Who Gets To Say #ILookLikeAProfessor? And Who Would Want To?

Inspired by the hashtag #ILookLikeAnEngineer on Twitter, Sara B. Pritchard and I spun off the accompanying #ILookLikeAProfessor on Thursday 6th August, helped very much by the work of Michelle Moravec. The #ILookLikeAProfessor hashtag has continued to flourish over the last few days, with many of us — women, people of color, “foreigners,” queer and disabled folk — sharing stories of how often we are told that we don’t look like professors.

Like Michelle did earlier this morning, I’m taking this one step further by writing this post to share my own story, and to expand a little on what we mean by the hashtag. If you’ve ever felt like, or been told, that you don’t “look” like you belong in academia, I hope you share yours too.

I remember how just two years ago, coming back to campus while away on fellowship, the bus driver grunted, “Thought you’d graduated.” When I responded that “I am a professor,” I got “Coulda fooled me!” as a reply. When I told the story to one of my colleagues, her eyes rolled to the back of head, her commenting: “You’re one of the most professionally dressed professors in the faculty.” At that time, when I was still pre-tenure, this was true — pantsuits and tweed jackets were my uniform.
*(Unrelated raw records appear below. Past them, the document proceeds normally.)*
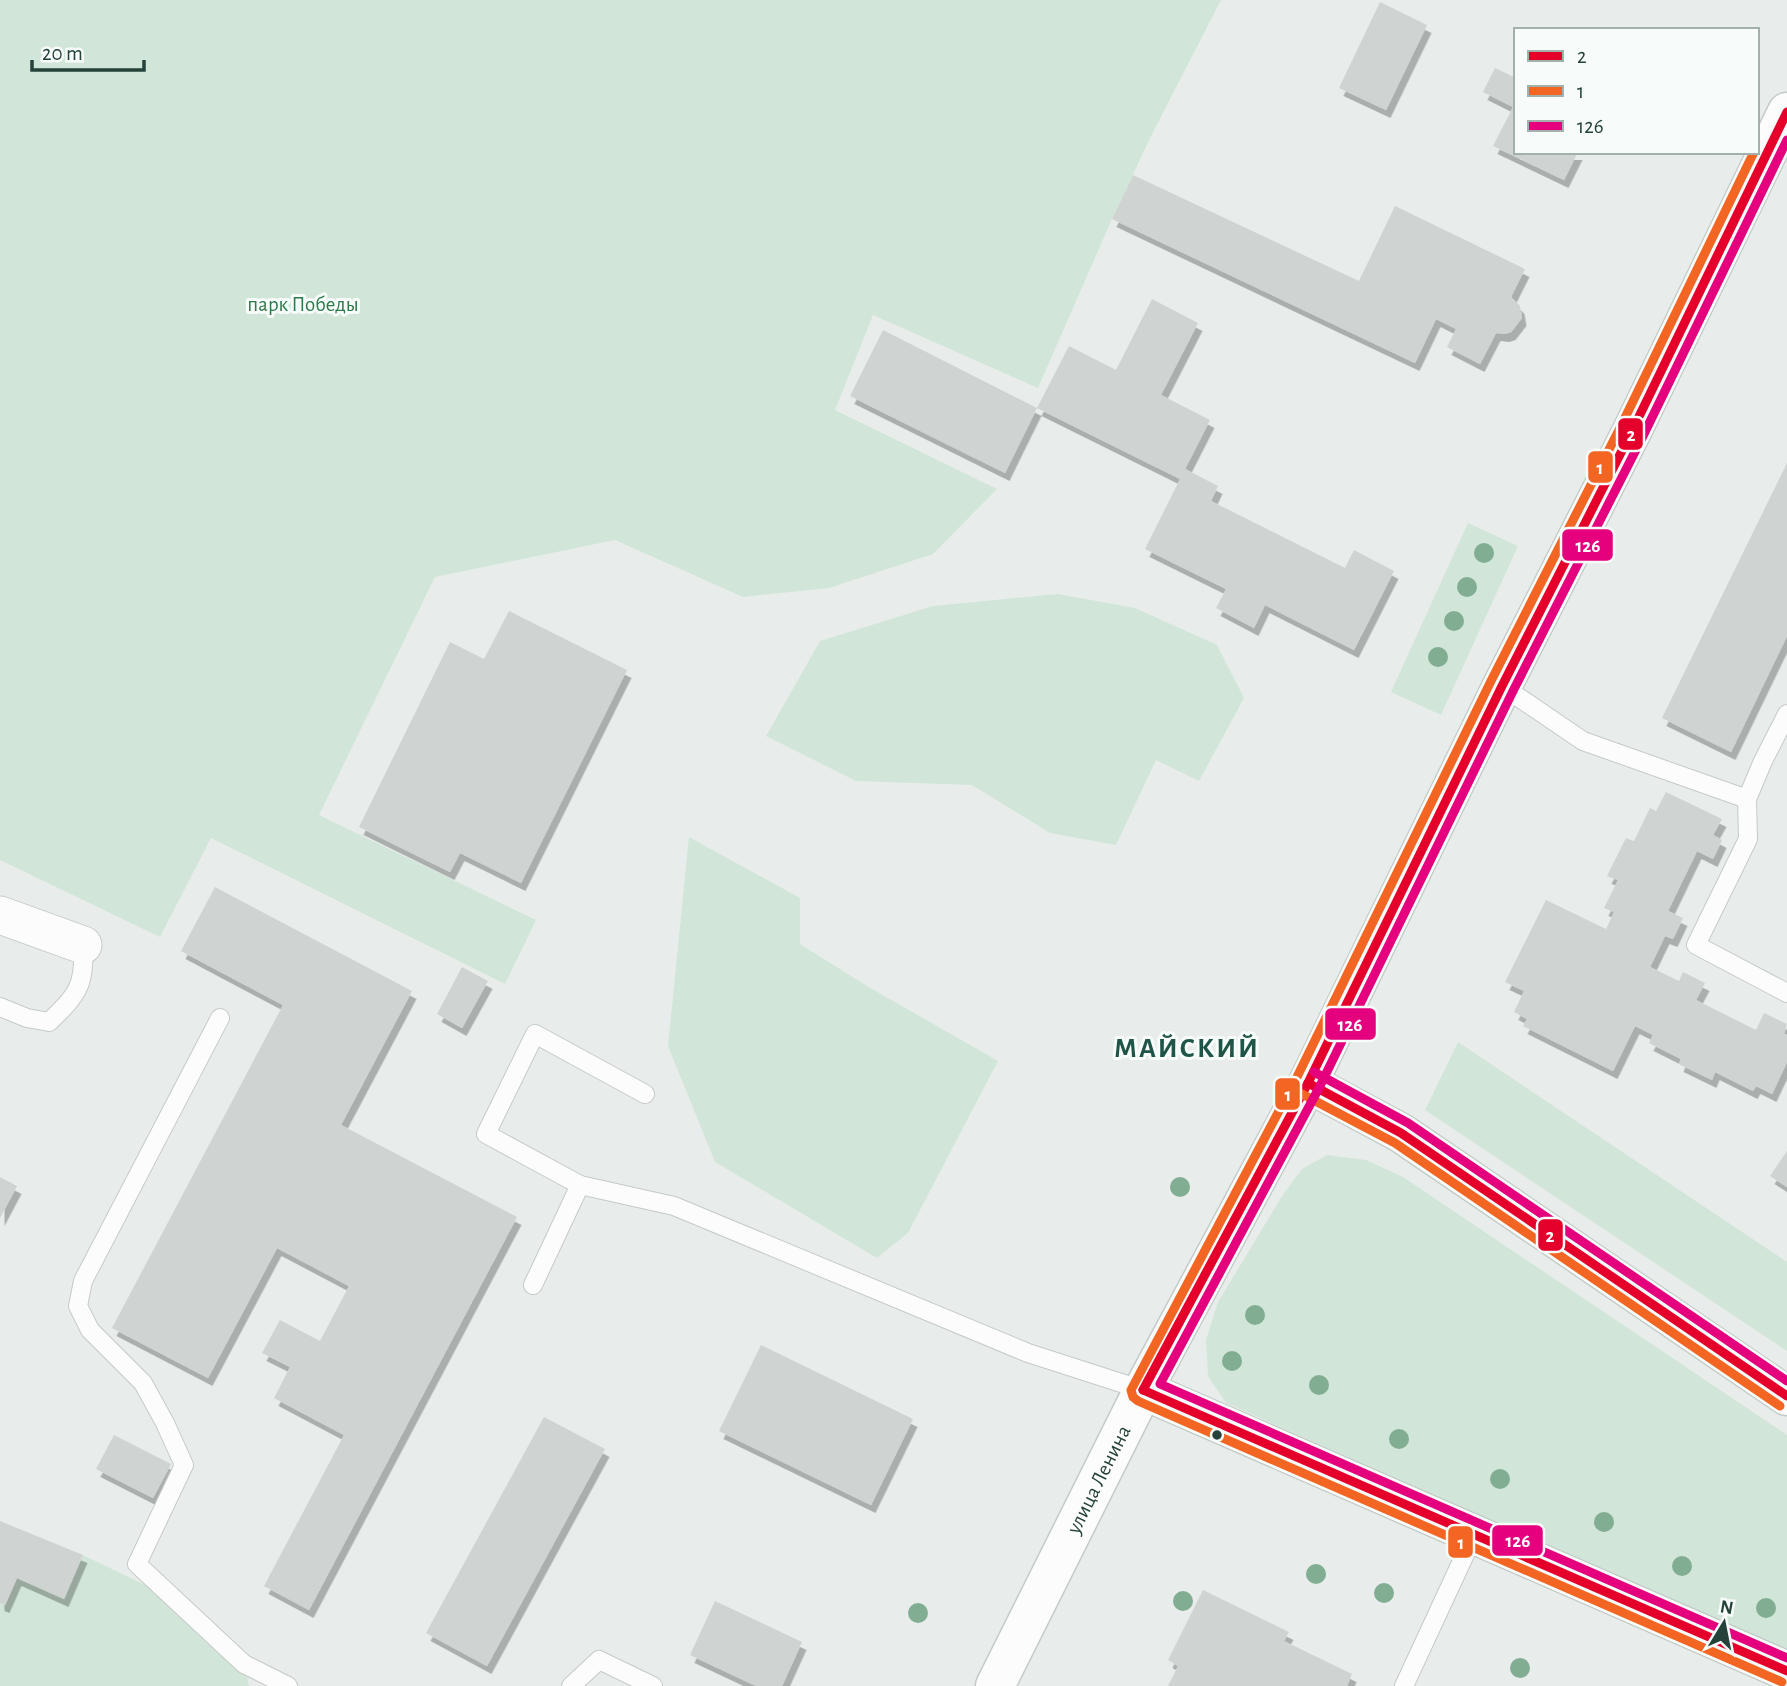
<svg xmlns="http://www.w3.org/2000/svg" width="1787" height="1686" font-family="'Alegreya Sans',sans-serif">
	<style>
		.green { fill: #d1e6d8 }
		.building { fill: #cfd4d2; filter: url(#shadow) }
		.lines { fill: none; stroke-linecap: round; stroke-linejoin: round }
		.lane-casing { stroke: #c5cac8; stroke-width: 20 }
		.street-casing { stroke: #c5cac8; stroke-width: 39 }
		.secondary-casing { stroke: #c3cbc8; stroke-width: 41 }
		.lane { stroke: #fcfcfc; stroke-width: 18 }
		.street { stroke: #fcfcfc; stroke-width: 37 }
		.secondary { stroke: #fcfcfc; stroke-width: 38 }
		.bus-1-casing { stroke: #f7fbf9; stroke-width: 14 }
		.bus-2-casing { stroke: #f7fbf9; stroke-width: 14 }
		.bus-3-casing { stroke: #f7fbf9; stroke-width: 14 }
		.bus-1 { stroke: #e4002b; stroke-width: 9 }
		.bus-2 { stroke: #f26522; stroke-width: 9 }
		.bus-3 { stroke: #e5007d; stroke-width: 9 }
		.tree { fill: #81ae93 }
		.bus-dot { fill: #24423a; stroke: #f7fbf9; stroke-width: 2.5 }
		.labels { text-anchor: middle; stroke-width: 6; stroke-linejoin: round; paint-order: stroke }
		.park-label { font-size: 21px; fill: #2d7a4b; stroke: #f7fbf9 }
		.street-label { font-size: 21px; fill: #24423a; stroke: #f7fbf9 }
		.district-label { font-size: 28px; font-weight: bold; letter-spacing: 2px; fill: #1f5548; stroke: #f7fbf9 }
		.line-badge { stroke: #f7fbf9; stroke-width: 2.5 }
		.badge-label { font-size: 19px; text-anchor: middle; font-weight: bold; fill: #fff }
	</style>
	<defs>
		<filter id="shadow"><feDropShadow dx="4.5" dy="8" stdDeviation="0" flood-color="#0004"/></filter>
	</defs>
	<rect width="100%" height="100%" fill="#e8edeb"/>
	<g class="green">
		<polygon points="0,0 1221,0 1151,136 1112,219 1038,388 873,315 835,410 997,489 933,554 829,588 743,597 615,540 435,577 319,815 536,920 505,984 211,838 160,937 0,860"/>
		<polygon points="1468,523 1518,546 1441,715 1391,692"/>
		<polygon points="1058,594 1135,608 1217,645 1244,698 1199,781 1156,760 1116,845 1050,833 972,785 856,781 766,736 820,641 933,606"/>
		<polygon points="689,837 800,898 800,944 867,986 998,1061 908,1233 877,1258 715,1162 668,1046"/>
		<polygon points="1458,1042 1787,1262 1787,1351 1425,1110"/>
		<polygon points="1327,1155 1366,1160 1403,1177 1787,1435 1787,1651 1226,1403 1208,1376 1206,1340 1218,1302 1284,1193 1302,1169"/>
		<polygon points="83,1555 176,1600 244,1664 249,1686 0,1686 0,1603 6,1605 17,1578 64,1598"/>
	</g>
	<g class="building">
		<polygon points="1380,2 1427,25 1386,110 1339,88"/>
		<polygon points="1495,68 1516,78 1516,152 1578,152 1564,180 1493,146 1513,107 1483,92"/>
		<polygon points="1133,175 1359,281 1395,206 1525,269 1511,297 1520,306 1522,318 1511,332 1505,334 1496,333 1480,364 1447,347 1456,329 1436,319 1415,363 1112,219"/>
		<polygon points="1152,299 1198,323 1161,395 1210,420 1185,469 1218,486 1211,501 1345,568 1354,550 1394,571 1354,650 1265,605 1254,628 1216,608 1226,589 1145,549 1180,479 1037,408 1069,346 1116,370"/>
		<polygon points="883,330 1037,408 1005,473 850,396"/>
		<polygon points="1787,463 1787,636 1731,752 1662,718"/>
		<polygon points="509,611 627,670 521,883 460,853 450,872 359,827 450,642 484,659"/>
		<polygon points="1666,792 1722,819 1713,835 1722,840 1713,859 1697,851 1668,911 1683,918 1673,939 1665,936 1650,967 1679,981 1683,972 1705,983 1696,1000 1756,1030 1764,1013 1787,1024 1784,1034 1787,1035 1787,1062 1772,1094 1756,1086 1753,1091 1715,1072 1712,1080 1679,1064 1681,1059 1649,1043 1653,1035 1635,1026 1613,1071 1523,1026 1527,1019 1514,1012 1524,991 1505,982 1546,900 1606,929 1614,912 1604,908 1618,880 1607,876 1626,838 1634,841 1650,808 1656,811"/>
		<polygon points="215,887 412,991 341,1125 517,1217 309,1610 264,1586 344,1435 274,1398 290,1367 262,1353 280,1320 320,1341 349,1286 277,1248 208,1378 112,1328 283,1005 181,951"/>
		<polygon points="462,967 488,981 462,1028 437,1014"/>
		<polygon points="1787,1151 1787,1187 1770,1176"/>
		<polygon points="0,1177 17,1186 0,1218"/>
		<polygon points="761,1345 913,1419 871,1505 719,1431"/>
		<polygon points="544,1417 605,1449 487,1666 426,1633"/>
		<polygon points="114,1435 171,1464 153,1498 96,1469"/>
		<polygon points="0,1521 83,1555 64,1599 17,1578 5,1605 0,1603"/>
		<polygon points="1203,1590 1289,1632 1284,1641 1352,1674 1347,1686 1168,1686 1178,1666 1168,1660"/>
		<polygon points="715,1601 802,1642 782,1686 756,1686 690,1655"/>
	</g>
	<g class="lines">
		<g class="lane-casing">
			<g id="lane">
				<polyline points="1502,686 1583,741 1747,799 1763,761 1787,714"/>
				<polyline points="1747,799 1748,839 1696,945 1787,993"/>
				<path d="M0 1007 27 1018 49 1022C78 994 85 986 83 945"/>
				<polyline points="220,1018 83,1281 78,1306 90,1330 143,1383 165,1423 184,1465 137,1564 244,1664 288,1686"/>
				<polyline points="645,1094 535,1034 486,1134 580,1185 674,1206 1028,1353 1143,1390"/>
				<polyline points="533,1285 580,1185"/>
				<polyline points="571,1686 599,1660 653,1686"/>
				<polyline points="1404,1686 1474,1535"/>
			</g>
		</g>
		<g class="street-casing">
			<polyline id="street" points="0,915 83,945"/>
		</g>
		<g class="secondary-casing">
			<g id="secondary">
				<polyline points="1308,1083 1401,1133 1787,1396"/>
				<polyline points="1143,1390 1787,1671"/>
				<path id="s1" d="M995 1686 1143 1390 1308 1083 1502 686 1632 431 1787 112"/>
			</g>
		</g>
		<use href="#lane" class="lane"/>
		<use href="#street" class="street"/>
		<use href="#secondary" class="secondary"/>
		<g class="bus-1-casing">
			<g id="bus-1">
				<polyline points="1308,1083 1401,1133 1787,1396"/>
				<polyline points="1143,1390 1308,1083 1502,686 1632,431 1787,112"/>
				<polyline points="1143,1390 1787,1671"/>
			</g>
		</g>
		<g class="bus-2-casing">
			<g id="bus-2">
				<polyline points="1754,152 1621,426 1491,681 1297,1077 1131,1390 1133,1397 1138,1401 1782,1682"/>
				<polyline points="1302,1094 1395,1143 1780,1406"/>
			</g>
		</g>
		<g class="bus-3-casing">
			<g id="bus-3">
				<polyline points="1787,140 1643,436 1513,691 1319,1088 1160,1384 1787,1658"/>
				<polyline points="1314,1072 1408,1123 1787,1381"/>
			</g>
		</g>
		<use href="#bus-1" class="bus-1"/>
		<use href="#bus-2" class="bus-2"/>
		<use href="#bus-3" class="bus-3"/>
	</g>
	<g class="tree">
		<circle cx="1484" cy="553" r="10"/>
		<circle cx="1467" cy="587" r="10"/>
		<circle cx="1454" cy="621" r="10"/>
		<circle cx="1438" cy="657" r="10"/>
		<circle cx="1180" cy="1187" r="10"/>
		<circle cx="1255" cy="1315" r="10"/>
		<circle cx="1232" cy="1361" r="10"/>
		<circle cx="1319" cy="1385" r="10"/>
		<circle cx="1399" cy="1439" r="10"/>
		<circle cx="1500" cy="1479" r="10"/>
		<circle cx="1604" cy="1522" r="10"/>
		<circle cx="1682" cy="1566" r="10"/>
		<circle cx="1316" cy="1574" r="10"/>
		<circle cx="1384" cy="1593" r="10"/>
		<circle cx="1183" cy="1601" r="10"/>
		<circle cx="1766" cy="1608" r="10"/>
		<circle cx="918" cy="1613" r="10"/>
		<circle cx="1520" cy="1668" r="10"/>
	</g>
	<circle class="bus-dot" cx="1217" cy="1435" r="6"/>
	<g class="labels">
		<g class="park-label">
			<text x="303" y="311">парк Победы</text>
		</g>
		<g class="street-label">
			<text dy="7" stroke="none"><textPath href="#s1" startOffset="231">улица Ленина</textPath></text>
		</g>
		<g class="district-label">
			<text x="1187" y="1057">МАЙСКИЙ</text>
		</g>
	</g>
	<g class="line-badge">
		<rect x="1617" y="417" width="27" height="34" rx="7" fill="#e4002b"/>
		<rect x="1587" y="450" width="27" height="34" rx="7" fill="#f26522"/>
		<rect x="1561" y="528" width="53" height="34" rx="7" fill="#e5007d"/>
		<rect x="1324" y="1007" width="53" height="34" rx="7" fill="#e5007d"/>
		<rect x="1274" y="1077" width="27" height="34" rx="7" fill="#f26522"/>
		<rect x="1537" y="1218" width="27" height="34" rx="7" fill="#e4002b"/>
		<rect x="1491" y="1524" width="53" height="33" rx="7" fill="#e5007d"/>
		<rect x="1447" y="1525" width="27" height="34" rx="7" fill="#f26522"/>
	</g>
	<g class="badge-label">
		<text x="1631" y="441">2</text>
		<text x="1600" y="474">1</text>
		<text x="1588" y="552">126</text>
		<text x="1350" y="1031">126</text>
		<text x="1288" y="1101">1</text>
		<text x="1550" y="1242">2</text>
		<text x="1518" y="1547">126</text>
		<text x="1461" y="1549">1</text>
	</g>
	<rect x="1514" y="28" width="245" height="126" fill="#f7fbf9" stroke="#a3b1ad" stroke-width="2"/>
	<rect x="1528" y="51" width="35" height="10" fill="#e4002b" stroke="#a3b1ad" stroke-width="2"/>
	<text x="1577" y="63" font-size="21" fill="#24423a">2</text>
	<rect x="1528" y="86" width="35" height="10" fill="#f26522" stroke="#a3b1ad" stroke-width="2"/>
	<text x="1577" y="98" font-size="21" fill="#24423a">1</text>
	<rect x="1528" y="121" width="35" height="10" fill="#e5007d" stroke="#a3b1ad" stroke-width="2"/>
	<text x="1577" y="133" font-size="21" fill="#24423a">126</text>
	<g transform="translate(1724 1623) rotate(10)" stroke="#f7fbf9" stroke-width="5" paint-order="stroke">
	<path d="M0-5L12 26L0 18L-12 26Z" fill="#24423a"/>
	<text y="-10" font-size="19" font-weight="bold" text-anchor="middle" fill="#24423a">N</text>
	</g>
	<path d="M32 60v10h112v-10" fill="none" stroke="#24423a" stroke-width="3.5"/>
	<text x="42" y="60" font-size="21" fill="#24423a" stroke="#f7fbf9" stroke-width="5" paint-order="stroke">20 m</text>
</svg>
It’s not difficult to imagine why I get remarks like this. There’s a lot going against me in an American classroom when Google image searches for English professor look like this:

As an Asian woman in America, I am not what my usual student thinks of when they think of who should be in front of the classroom. Indeed, since I was an undergraduate English major Americans often thought then when I said that I was majoring in English, that I was learning English as a second language.

My personality also doesn’t jive with the stereotypical images of Asian women in popular culture: demure, mysterious, aloof, ladylike, feminine. In fact the opposite of all those adjectives probably describes me pretty well. This works for me and against me. On the one hand, my personality allows me to fit into the “normal” American archetype of the outspoken, confident woman pretty well, and there are times where I do get rewarded for being this way. On the other hand, in situations when what I call my “container of Asianness” is what is expected of me, not being stereotypically Asian is used to penalize me for my behavior.

All of this is to give some context to why I took part in this hashtag: to raise awareness that bodies like mine should not be made to feel out of place in academia; that our bodies belong here as much as the stereotypical white male bodies that populate Google Images.

This is not to say, though, that the hashtag #ILookLikeAProfessor is meant to say that there is no academic inequality between the ranks. When I write #ILookLikeAProfessor, I mean that anyone who teaches in higher education ought to get the respect (and remuneration) that comes with being a “professor.” At my university, all teaching faculty, TT or non, adjunct or permanent, alt-ac, are all addressed as “professor,” so long as you teach. (Not everybody gets the same remuneration though.)

Some contingent faculty have written that they do not want to be addressed as “professor” because adjuncts, unlike full-time, tenure-track staff, do not get the basic conditions they need to actually “profess” (a living wage salary with benefits, an office to work and meet with students, a voice on the faculty). For these people, “professor” may smack of covering over privilege in a way they do not want to.

And I agree. #ILookLikeAProfessor is not meant to pour salve over the terrible conditions of academic labor today. It simply is a rallying cry that bodies which are not-white, not-male, not-cis/het, not-abled, can and should be counted as bodies who also deserve respect within academia.

#ILookLikeAProfessor isn’t a catch-all. Rather, I’m interpreting the hashtag as a way to rally people whose bodies or orientations have been used to discriminate them and to tell them that they have no place in academia. If you teach in higher education in any way, you deserve the respect that comes with the title. Grad student, alt-ac, adjunct, contingent, tenure-track: if you teach in higher education, you deserve to say #ILookLikeAProfessor.

But #ILookLikeAProfessor is not an end in itself. It should also open up discussion about what makes up a professor and whether our ideas of the “professor” should remain the way they are. That, however, is probably the work of another hashtag, one which #ILookLikeAProfessor has only just begun.